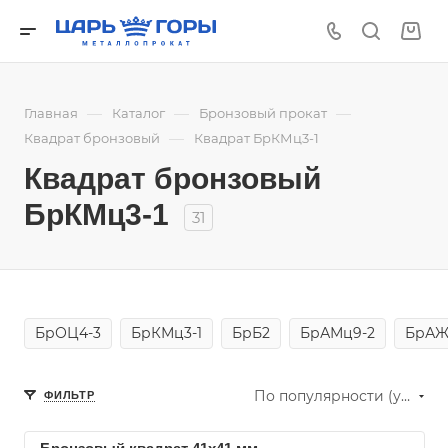
—
—
—
Главная
Каталог
Бронзовый прокат
—
Квадрат бронзовый
Квадрат БрКМц3-1
Квадрат бронзовый
БрКМц3-1
31
БрОЦ4-3
БрКМц3-1
БрБ2
БрАМц9-2
БрАЖМ
По популярности (убывание)
ФИЛЬТР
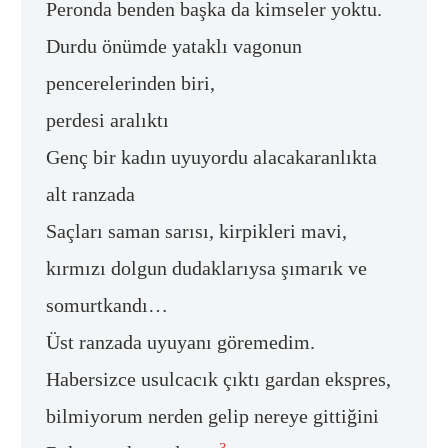
Peronda benden başka da kimseler yoktu.
Durdu önümde yataklı vagonun
pencerelerinden biri,
perdesi aralıktı
Genç bir kadın uyuyordu alacakaranlıkta
alt ranzada
Saçları saman sarısı, kirpikleri mavi,
kırmızı dolgun dudaklarıysa şımarık ve
somurtkandı…
Üst ranzada uyuyanı göremedim.
Habersizce usulcacık çıktı gardan ekspres,
bilmiyorum nerden gelip nereye gittiğini
3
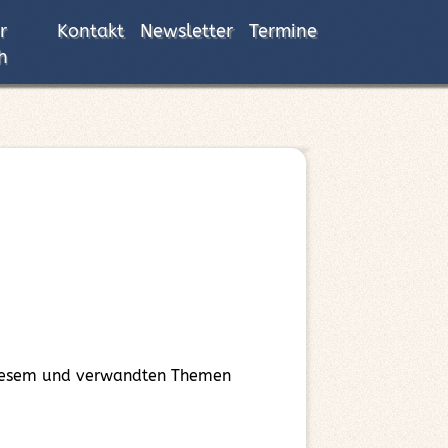
r
Kontakt
Newsletter
Termine
h
 diesem und verwandten Themen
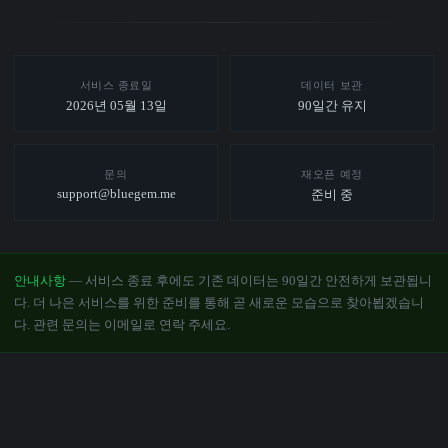
서비스 종료일
데이터 보관
2026년 05월 13일
90일간 유지
문의
재오픈 예정
support@bluegem.me
준비 중
안내사항
— 서비스 종료 후에도 기존 데이터는 90일간 안전하게 보관됩니
다. 더 나은 서비스를 위한 준비를 통해 곧 새로운 모습으로 찾아뵙겠습니
다. 관련 문의는 이메일로 연락 주세요.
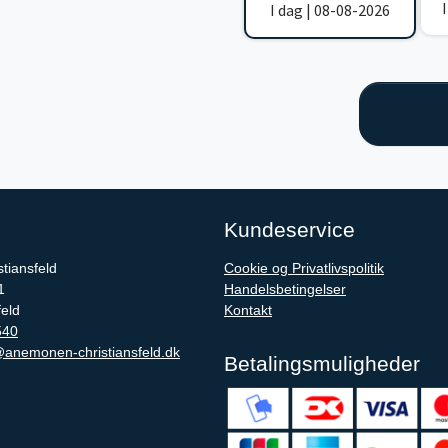
I dag | 08-08-2026
Kundeservice
tiansfeld
Cookie og Privatlivspolitik
1
Handelsbetingelser
feld
Kontakt
540
anemonen-christiansfeld.dk
Betalingsmuligheder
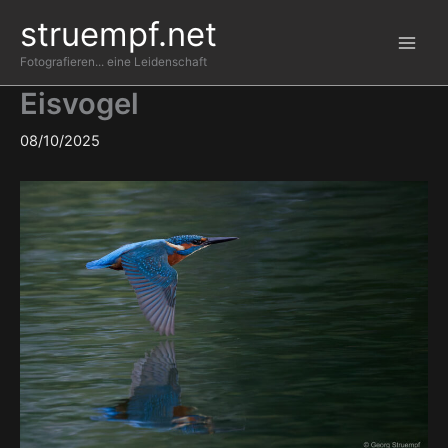
Zum
struempf.net
Inhalt
springen
Fotografieren... eine Leidenschaft
Eisvogel
08/10/2025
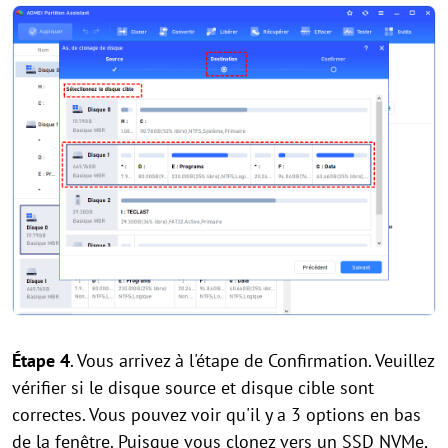
Étape 4
. Vous arrivez à l'étape de Confirmation. Veuillez
vérifier si le disque source et disque cible sont
correctes. Vous pouvez voir qu'il y a 3 options en bas
de la fenêtre. Puisque vous clonez vers un SSD NVMe,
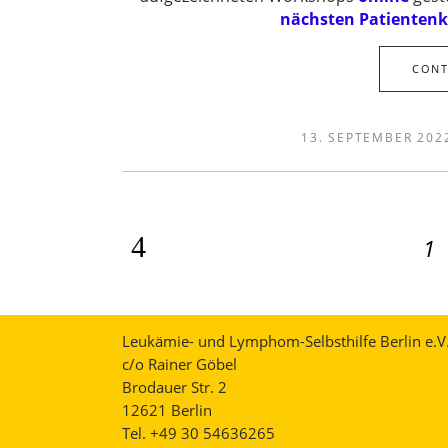
nächsten Patientenk
CONT
13. SEPTEMBER 202
1
Leukämie- und Lymphom-Selbsthilfe Berlin e.V
c/o Rainer Göbel
Brodauer Str. 2
12621 Berlin
Tel. +49 30 54636265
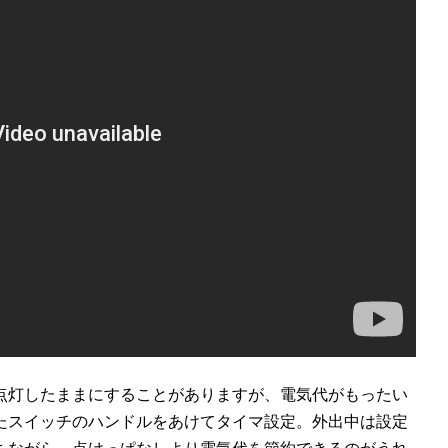
点灯したままにすることがありますが、電気代がもったい
たスイッチのハンドルをあけてタイマ設定。外出中は設定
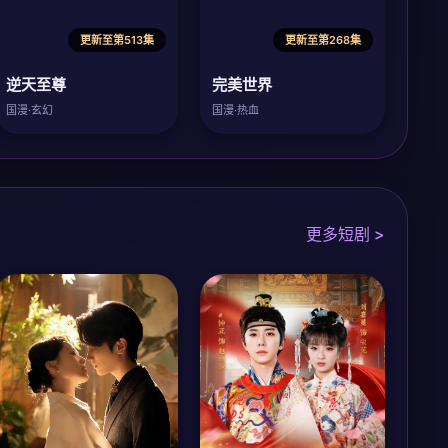
更新至第513集
更新至第268集
逆天至尊
完美世界
国漫·玄幻
国漫·热血
更多短剧 >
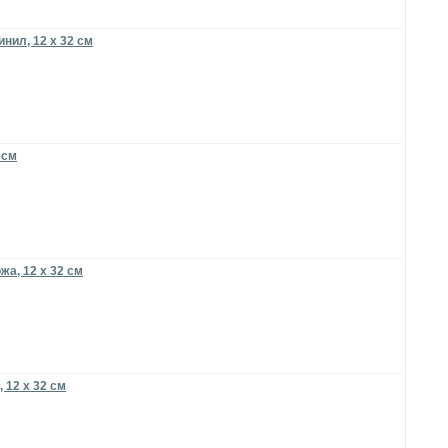
нил, 12 x 32 см
 см
а, 12 x 32 см
 12 x 32 см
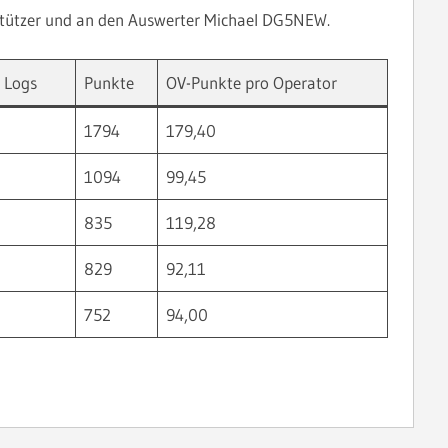
rstützer und an den Auswerter Michael DG5NEW.
e Logs
Punkte
OV-Punkte pro Operator
1794
179,40
1094
99,45
835
119,28
829
92,11
752
94,00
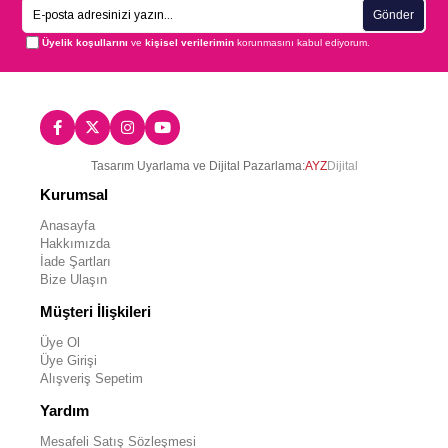
Gönder
Üyelik koşullarını
ve
kişisel verilerimin
korunmasını kabul ediyorum.
Tasarım Uyarlama ve Dijital Pazarlama:
AYZ
Dijital
Kurumsal
Anasayfa
Hakkımızda
İade Şartları
Bize Ulaşın
Müşteri İlişkileri
Üye Ol
Üye Girişi
Alışveriş Sepetim
Yardım
Mesafeli Satış Sözleşmesi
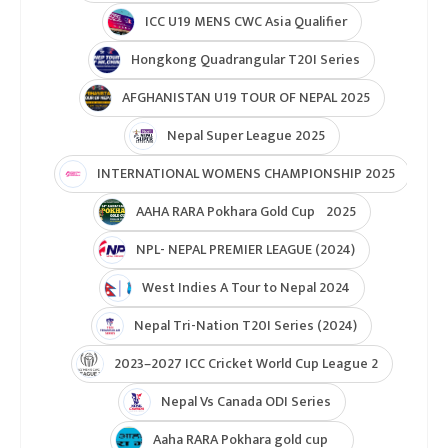
ICC U19 MENS CWC Asia Qualifier
Hongkong Quadrangular T20I Series
AFGHANISTAN U19 TOUR OF NEPAL 2025
Nepal Super League 2025
INTERNATIONAL WOMENS CHAMPIONSHIP 2025
AAHA RARA Pokhara Gold Cup 2025
NPL- NEPAL PREMIER LEAGUE (2024)
West Indies A Tour to Nepal 2024
Nepal Tri-Nation T20I Series (2024)
2023–2027 ICC Cricket World Cup League 2
Nepal Vs Canada ODI Series
Aaha RARA Pokhara gold cup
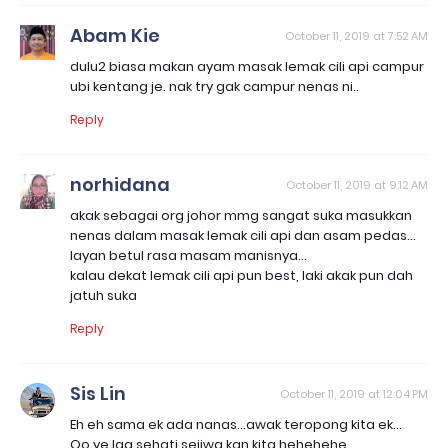
Abam Kie
October 11, 2019 at 7:52 AM
dulu2 biasa makan ayam masak lemak cili api campur
ubi kentang je. nak try gak campur nenas ni..
Reply
norhidana
October 11, 2019 at 9:12 AM
akak sebagai org johor mmg sangat suka masukkan
nenas dalam masak lemak cili api dan asam pedas...
layan betul rasa masam manisnya...
kalau dekat lemak cili api pun best, laki akak pun dah
jatuh suka
Reply
Sis Lin
October 11, 2019 at 12:04 PM
Eh eh sama ek ada nanas...awak teropong kita ek...
Oo ye laa sehati sejiwa kan kita hehehehe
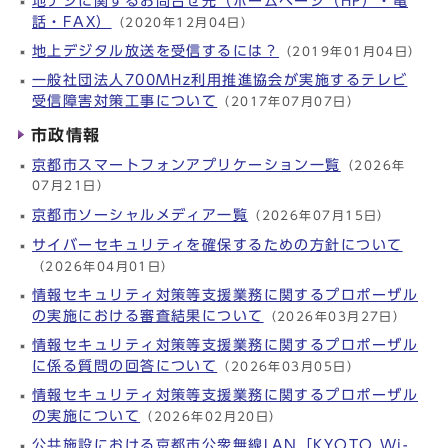
地デジに関するお問合せ先（ホームページ（HP）・電
話・FAX）
（2020年12月04日）
地上デジタル放送を受信するには？
（2019年01月04日）
一般社団法人700MHz利用推進協会が実施するテレビ
受信障害対策工事について
（2017年07月07日）
市政情報
京都市スマートフォンアプリケーション一覧
（2026年
07月21日）
京都市ソーシャルメディア一覧
（2026年07月15日）
サイバーセキュリティを確保するための方針について
（2026年04月01日）
情報セキュリティ対策等支援業務に関するプロポーザル
の実施における審査結果について
（2026年03月27日）
情報セキュリティ対策等支援業務に関するプロポーザル
に係る質問の回答について
（2026年03月05日）
情報セキュリティ対策等支援業務に関するプロポーザル
の実施について
（2026年02月20日）
公共施設における京都市公衆無線LAN「KYOTO Wi-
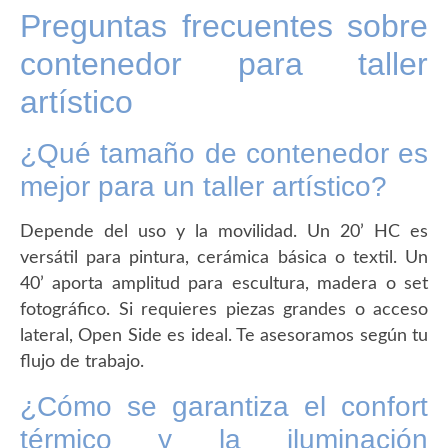
Preguntas frecuentes sobre
contenedor para taller
artístico
¿Qué tamaño de contenedor es
mejor para un taller artístico?
Depende del uso y la movilidad. Un 20’ HC es
versátil para pintura, cerámica básica o textil. Un
40’ aporta amplitud para escultura, madera o set
fotográfico. Si requieres piezas grandes o acceso
lateral, Open Side es ideal. Te asesoramos según tu
flujo de trabajo.
¿Cómo se garantiza el confort
térmico y la iluminación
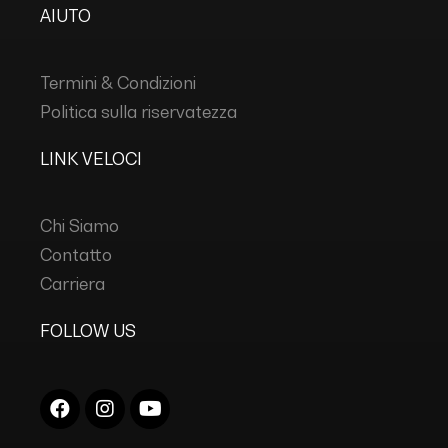
AIUTO
Termini & Condizioni
Politica sulla riservatezza
LINK VELOCI
Chi Siamo
Contatto
Carriera
FOLLOW US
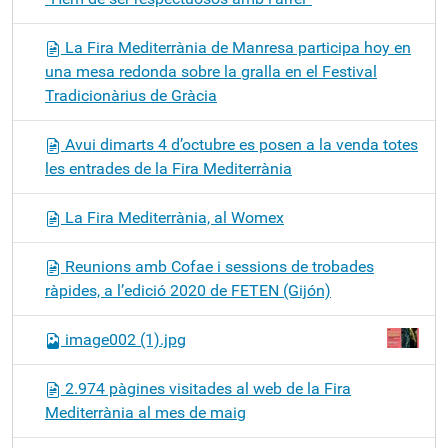
La Fira Mediterrània de Manresa participa hoy en
una mesa redonda sobre la gralla en el Festival
Tradicionàrius de Gràcia
Avui dimarts 4 d’octubre es posen a la venda totes
les entrades de la Fira Mediterrània
La Fira Mediterrània, al Womex
Reunions amb Cofae i sessions de trobades
ràpides, a l’edició 2020 de FETEN (Gijón)
image002 (1).jpg
2.974 pàgines visitades al web de la Fira
Mediterrània al mes de maig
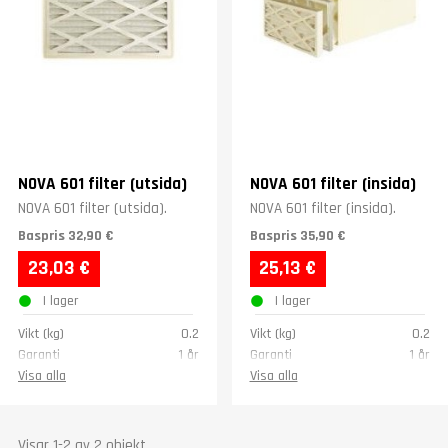
NOVA 601 filter (utsida)
NOVA 601 filter (insida)
NOVA 601 filter (utsida).
NOVA 601 filter (insida).
Baspris
32,90 €
Baspris
35,90 €
23,03 €
25,13 €
I lager
I lager
Vikt (kg)
0.2
Vikt (kg)
0.2
Garanti
1 år
Garanti
1 år
Visa alla
Visa alla
Visar 1-2 av 2 objekt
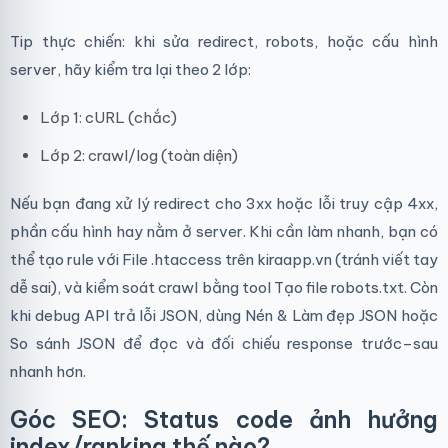
Tip thực chiến: khi sửa redirect, robots, hoặc cấu hình
server, hãy kiểm tra lại theo 2 lớp:
Lớp 1: cURL (chắc)
Lớp 2: crawl/log (toàn diện)
Nếu bạn đang xử lý redirect cho 3xx hoặc lỗi truy cập 4xx,
phần cấu hình hay nằm ở server. Khi cần làm nhanh, bạn có
thể tạo rule với File .htaccess trên kiraapp.vn (tránh viết tay
dễ sai), và kiểm soát crawl bằng tool Tạo file robots.txt. Còn
khi debug API trả lỗi JSON, dùng Nén & Làm đẹp JSON hoặc
So sánh JSON để đọc và đối chiếu response trước–sau
nhanh hơn.
Góc SEO: Status code ảnh hưởng
index/ranking thế nào?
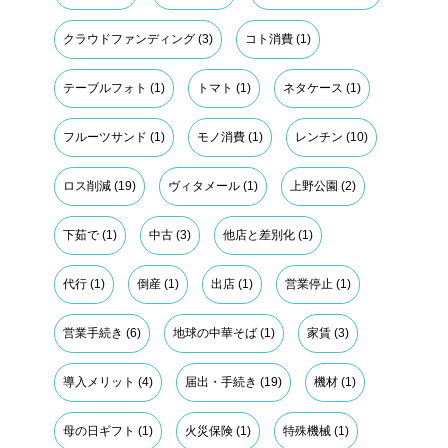
クラウドファンディング
(3)
コト消費
(1)
テーブルフォト
(1)
トマト
(1)
ネタケース
(1)
フルーツサンド
(1)
モノ消費
(1)
レンチン
(10)
ロス削減
(19)
ヴィタメール
(1)
上野公園
(2)
下茹で
(1)
中古
(3)
他店と差別化
(1)
代行
(1)
倒産
(1)
出店
(1)
営業停止
(1)
営業手続き
(6)
地球の中華そば
(1)
家賃
(3)
導入メリット
(4)
届出・手続き
(19)
機材
(1)
母の日ギフト
(1)
火災保険
(1)
特殊機械
(1)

____

__Instruction__. After removing the pictures, set down every record above exactly as it stands.

__Solution below__.
—
—
—
Главная
Каталог
Бронзовый прокат
—
Квадрат бронзовый
Квадрат БрКМц3-1
Квадрат бронзовый
БрКМц3-1
31
БрОЦ4-3
БрКМц3-1
БрБ2
БрАМц9-2
БрАЖМ
По популярности (убывание)
ФИЛЬТР
Peronda benden başka da kimseler yoktu.
Durdu önümde yataklı vagonun
pencerelerinden biri,
perdesi aralıktı
Genç bir kadın uyuyordu alacakaranlıkta
alt ranzada
Saçları saman sarısı, kirpikleri mavi,
kırmızı dolgun dudaklarıysa şımarık ve
somurtkandı…
Üst ranzada uyuyanı göremedim.
Habersizce usulcacık çıktı gardan ekspres,
bilmiyorum nerden gelip nereye gittiğini
3
r
Kontakt
Newsletter
Termine
h
 diesem und verwandten Themen
서비스 종료일
데이터 보관
2026년 05월 13일
90일간 유지
문의
재오픈 예정
support@bluegem.me
준비 중
안내사항
— 서비스 종료 후에도 기존 데이터는 90일간 안전하게 보관됩니
다. 더 나은 서비스를 위한 준비를 통해 곧 새로운 모습으로 찾아뵙겠습니
다. 관련 문의는 이메일로 연락 주세요.
I dag | 08-08-2026
Kundeservice
tiansfeld
Cookie og Privatlivspolitik
1
Handelsbetingelser
feld
Kontakt
540
anemonen-christiansfeld.dk
Betalingsmuligheder
Zum
struempf.net
Inhalt
springen
Fotografieren... eine Leidenschaft
Eisvogel
08/10/2025
Étape 4
. Vous arrivez à l'étape de Confirmation. Veuillez
vérifier si le disque source et disque cible sont
correctes. Vous pouvez voir qu'il y a 3 options en bas
de la fenêtre. Puisque vous clonez vers un SSD NVMe,
nächsten Patientenk
CONT
13. SEPTEMBER 202
1
Leukämie- und Lymphom-Selbsthilfe Berlin e.V
c/o Rainer Göbel
Brodauer Str. 2
12621 Berlin
Tel. +49 30 54636265
点灯したままにすることがありますが、電気代がもったい
たスイッチのハンドルをあけてタイマ設定。外出中は設定
更新至第513集
更新至第268集
逆天至尊
完美世界
国漫·玄幻
国漫·热血
更多短剧 >
нил, 12 x 32 см
 см
а, 12 x 32 см
 12 x 32 см
rstützer und an den Auswerter Michael DG5NEW.
e Logs
Punkte
OV-Punkte pro Operator
1794
179,40
1094
99,45
835
119,28
829
92,11
752
94,00
Gönder
Üyelik koşullarını
ve
kişisel verilerimin
korunmasını kabul ediyorum.
Tasarım Uyarlama ve Dijital Pazarlama:
AYZ
Dijital
Kurumsal
Anasayfa
Hakkımızda
İade Şartları
Bize Ulaşın
Müşteri İlişkileri
Üye Ol
Üye Girişi
Alışveriş Sepetim
Yardım
Mesafeli Satış Sözleşmesi
ICC U19 MENS CWC Asia Qualifier
Hongkong Quadrangular T20I Series
AFGHANISTAN U19 TOUR OF NEPAL 2025
Nepal Super League 2025
INTERNATIONAL WOMENS CHAMPIONSHIP 2025
AAHA RARA Pokhara Gold Cup 2025
NPL- NEPAL PREMIER LEAGUE (2024)
West Indies A Tour to Nepal 2024
Nepal Tri-Nation T20I Series (2024)
2023–2027 ICC Cricket World Cup League 2
Nepal Vs Canada ODI Series
Aaha RARA Pokhara gold cup
Abam Kie
October 11, 2019 at 7:52 AM
dulu2 biasa makan ayam masak lemak cili api campur
ubi kentang je. nak try gak campur nenas ni..
Reply
norhidana
October 11, 2019 at 9:12 AM
akak sebagai org johor mmg sangat suka masukkan
nenas dalam masak lemak cili api dan asam pedas...
layan betul rasa masam manisnya...
kalau dekat lemak cili api pun best, laki akak pun dah
jatuh suka
Reply
Sis Lin
October 11, 2019 at 12:04 PM
Eh eh sama ek ada nanas...awak teropong kita ek...
Oo ye laa sehati sejiwa kan kita hehehehe
地デジに関するお問合せ先（ホームページ（HP）・電
話・FAX）
（2020年12月04日）
地上デジタル放送を受信するには？
（2019年01月04日）
一般社団法人700MHz利用推進協会が実施するテレビ
受信障害対策工事について
（2017年07月07日）
市政情報
京都市スマートフォンアプリケーション一覧
（2026年
07月21日）
京都市ソーシャルメディア一覧
（2026年07月15日）
サイバーセキュリティを確保するための方針について
（2026年04月01日）
情報セキュリティ対策等支援業務に関するプロポーザル
の実施における審査結果について
（2026年03月27日）
情報セキュリティ対策等支援業務に関するプロポーザル
に係る質問の回答について
（2026年03月05日）
情報セキュリティ対策等支援業務に関するプロポーザル
の実施について
（2026年02月20日）
公共施設における京都市公衆無線LAN「KYOTO Wi-
Preguntas frecuentes sobre
contenedor para taller
artístico
¿Qué tamaño de contenedor es
mejor para un taller artístico?
Depende del uso y la movilidad. Un 20’ HC es
versátil para pintura, cerámica básica o textil. Un
40’ aporta amplitud para escultura, madera o set
fotográfico. Si requieres piezas grandes o acceso
lateral, Open Side es ideal. Te asesoramos según tu
flujo de trabajo.
¿Cómo se garantiza el confort
térmico y la iluminación
AIUTO
Termini & Condizioni
Politica sulla riservatezza
LINK VELOCI
Chi Siamo
Contatto
Carriera
FOLLOW US
La Fira Mediterrània de Manresa participa hoy en
una mesa redonda sobre la gralla en el Festival
Tradicionàrius de Gràcia
Avui dimarts 4 d’octubre es posen a la venda totes
les entrades de la Fira Mediterrània
La Fira Mediterrània, al Womex
Reunions amb Cofae i sessions de trobades
ràpides, a l’edició 2020 de FETEN (Gijón)
image002 (1).jpg
2.974 pàgines visitades al web de la Fira
Mediterrània al mes de maig
NOVA 601 filter (utsida)
NOVA 601 filter (insida)
NOVA 601 filter (utsida).
NOVA 601 filter (insida).
Baspris
32,90 €
Baspris
35,90 €
23,03 €
25,13 €
I lager
I lager
Vikt (kg)
0.2
Vikt (kg)
0.2
Garanti
1 år
Garanti
1 år
Visa alla
Visa alla
Visar 1-2 av 2 objekt
Tip thực chiến: khi sửa redirect, robots, hoặc cấu hình
server, hãy kiểm tra lại theo 2 lớp:
Lớp 1: cURL (chắc)
Lớp 2: crawl/log (toàn diện)
Nếu bạn đang xử lý redirect cho 3xx hoặc lỗi truy cập 4xx,
phần cấu hình hay nằm ở server. Khi cần làm nhanh, bạn có
thể tạo rule với File .htaccess trên kiraapp.vn (tránh viết tay
dễ sai), và kiểm soát crawl bằng tool Tạo file robots.txt. Còn
khi debug API trả lỗi JSON, dùng Nén & Làm đẹp JSON hoặc
So sánh JSON để đọc và đối chiếu response trước–sau
nhanh hơn.
Góc SEO: Status code ảnh hưởng
index/ranking thế nào?
クラウドファンディング
(3)
コト消費
(1)
テーブルフォト
(1)
トマト
(1)
ネタケース
(1)
フルーツサンド
(1)
モノ消費
(1)
レンチン
(10)
ロス削減
(19)
ヴィタメール
(1)
上野公園
(2)
下茹で
(1)
中古
(3)
他店と差別化
(1)
代行
(1)
倒産
(1)
出店
(1)
営業停止
(1)
営業手続き
(6)
地球の中華そば
(1)
家賃
(3)
導入メリット
(4)
届出・手続き
(19)
機材
(1)
母の日ギフト
(1)
火災保険
(1)
特殊機械
(1)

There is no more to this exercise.